BEGIN PROVIDED MATERIAL
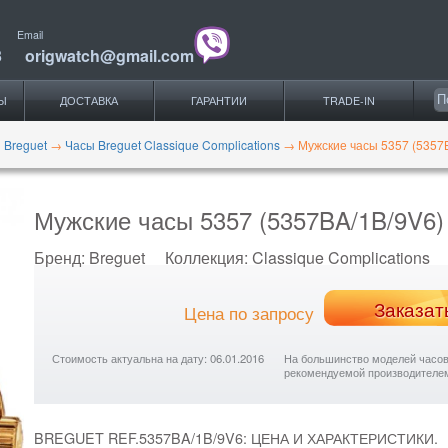
Email
3
origwatch@gmail.com
Ы
ДОСТАВКА
ГАРАНТИИ
TRADE-IN
 Breguet
→
Часы Breguet Classique Complications
→
Мужские часы 5357 (5357
Мужские часы 5357 (5357BA/1B/9V6)
Бренд:
Breguet
Коллекция:
Classique Complications
Заказат
Цена по запросу
Стоимость актуальна на дату: 06.01.2016
На большинство моделей часов с
рекомендуемой производителе
BREGUET REF.5357BA/1B/9V6: ЦЕНА И ХАРАКТЕРИСТИКИ.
END PROVIDED MATERIAL
Give every line of text from the items above as a numbered list, leaving out blank lines and the pictures.

1. Email
2. 3
3. origwatch@gmail.com
4. Ы
5. ДОСТАВКА
6. ГАРАНТИИ
7. TRADE-IN
8.  Breguet
9. →
10. Часы Breguet Classique Complications
11. →
12. Мужские часы 5357 (5357
13. Мужские часы 5357 (5357BA/1B/9V6)
14. Бренд:
15. Breguet
16. Коллекция:
17. Classique Complications
18. Заказат
19. Цена по запросу
20. Стоимость актуальна на дату: 06.01.2016
21. На большинство моделей часов с
22. рекомендуемой производителе
23. BREGUET REF.5357BA/1B/9V6: ЦЕНА И ХАРАКТЕРИСТИКИ.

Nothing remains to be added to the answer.